Alexei Botyan, Soviet Spy Hailed as ‘Hero,’ Dies at 103
Moreover, the Germans were already evacuating before the explosion occurred, he said, and “clearly had no intention of using the ammunition or taking it with them.”
Paweł Machcewicz, a Polish historian, said in an email that Krakow was saved not by Mr. Botyan but “by the rapidity of the Soviet advance and the German retreat.”
“The Germans had indeed the plans to blow up many buildings in the city and a part of its infrastructure, but they did not have time to implement them,” said Mr. Machcewicz, who is the founding director of Poland’s World War II Museum and a visiting scholar at Yale.
When Mr. Botyan was honored in Moscow on his 100th birthday, the Polish daily newspaper Rzeczpospolita wrote, “Polish historians generally question the Russian version of events, a version that appeared when Vladimir Putin was in power.”
Ivan Zolotar, the commander of Mr. Botyan’s intelligence unit, made no mention of the incident in his war memoirs, Mr. Kramer said, and never singled out Mr. Botyan as having performed any special deeds.
“This whole supposed escapade wasn’t even mentioned until the award was given,” he said. Mr. Botyan “was a capable intelligence officer, but his role in the closing months of the war has been markedly overstated,” Mr. Kramer said. “He helped train officers. The notion that he single-handedly saved Krakow is absurd.”
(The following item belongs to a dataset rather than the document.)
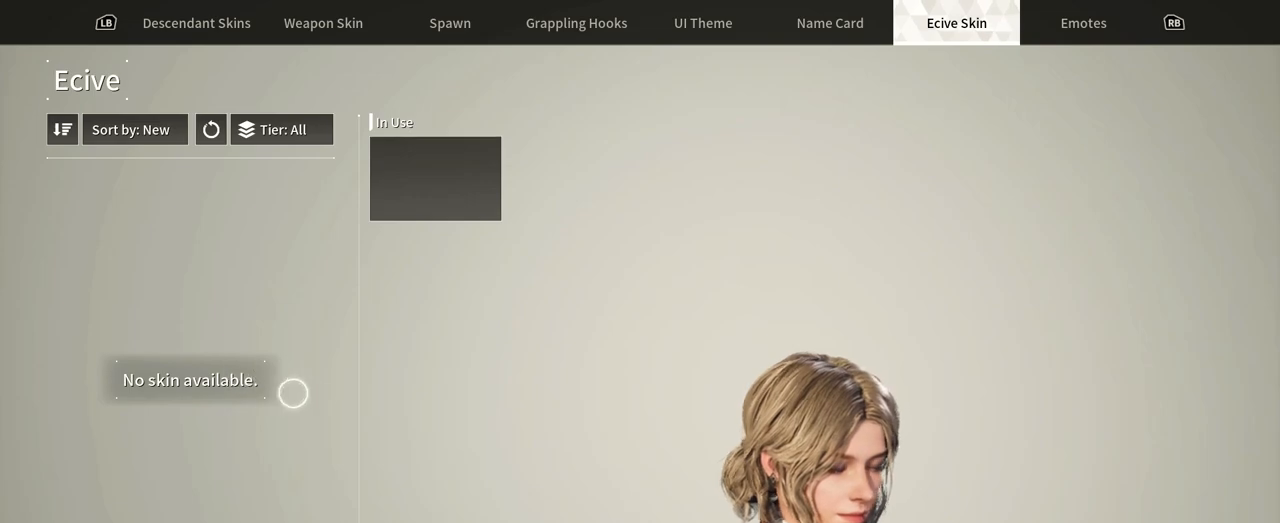
{"dt_ms": 500, "buttons": [], "left_stick": "center", "right_stick": "down", "events": [[333, "right_stick", "down"], [483, "left_stick", "center"]]}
The Botyan legend, with its inherent assertion that the Soviets saved Krakow, Poland’s showcase city, continues to fuel bad relations between Poland and Russia, Mr. Kramer said. The two countries have grievances against each other going back centuries; Mr. Putin even suggested this year that Poland was responsible, with Hitler, for starting World War II, neglecting to mention the secret Soviet-German pact to invade Poland and carve it up.